▸ Your assignment: Below are the records; copy every line in them that holds the string "right".

▸ Exercise data:
Content starts

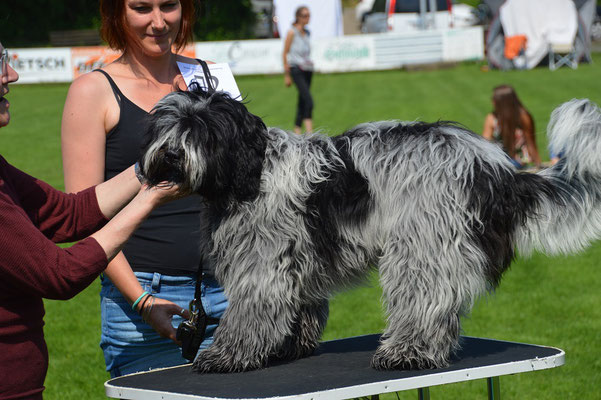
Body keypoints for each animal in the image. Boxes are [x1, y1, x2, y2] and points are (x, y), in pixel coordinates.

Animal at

Content ends
Content starts

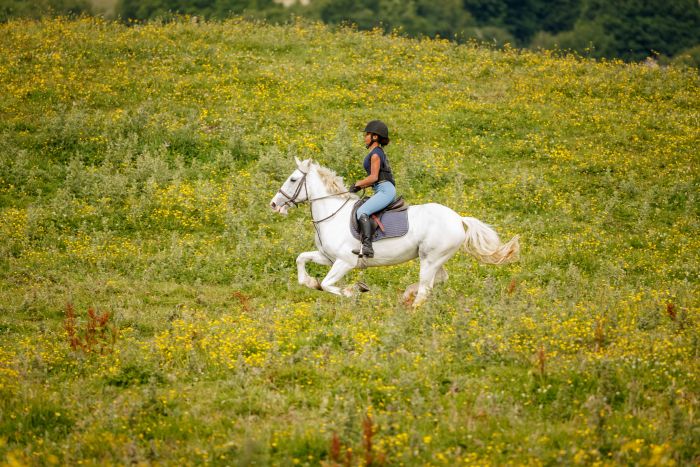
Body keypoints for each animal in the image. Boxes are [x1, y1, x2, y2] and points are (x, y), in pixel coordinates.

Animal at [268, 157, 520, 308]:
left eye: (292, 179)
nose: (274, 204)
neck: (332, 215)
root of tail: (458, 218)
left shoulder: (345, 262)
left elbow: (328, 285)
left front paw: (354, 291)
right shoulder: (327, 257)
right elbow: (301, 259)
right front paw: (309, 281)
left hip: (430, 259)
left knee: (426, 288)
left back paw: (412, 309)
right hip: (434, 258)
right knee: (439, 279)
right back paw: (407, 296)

Content ends

▸ Response:
right shoulder: (327, 257)
right elbow: (301, 259)
right front paw: (309, 281)
right hip: (434, 258)
right knee: (439, 279)
right back paw: (407, 296)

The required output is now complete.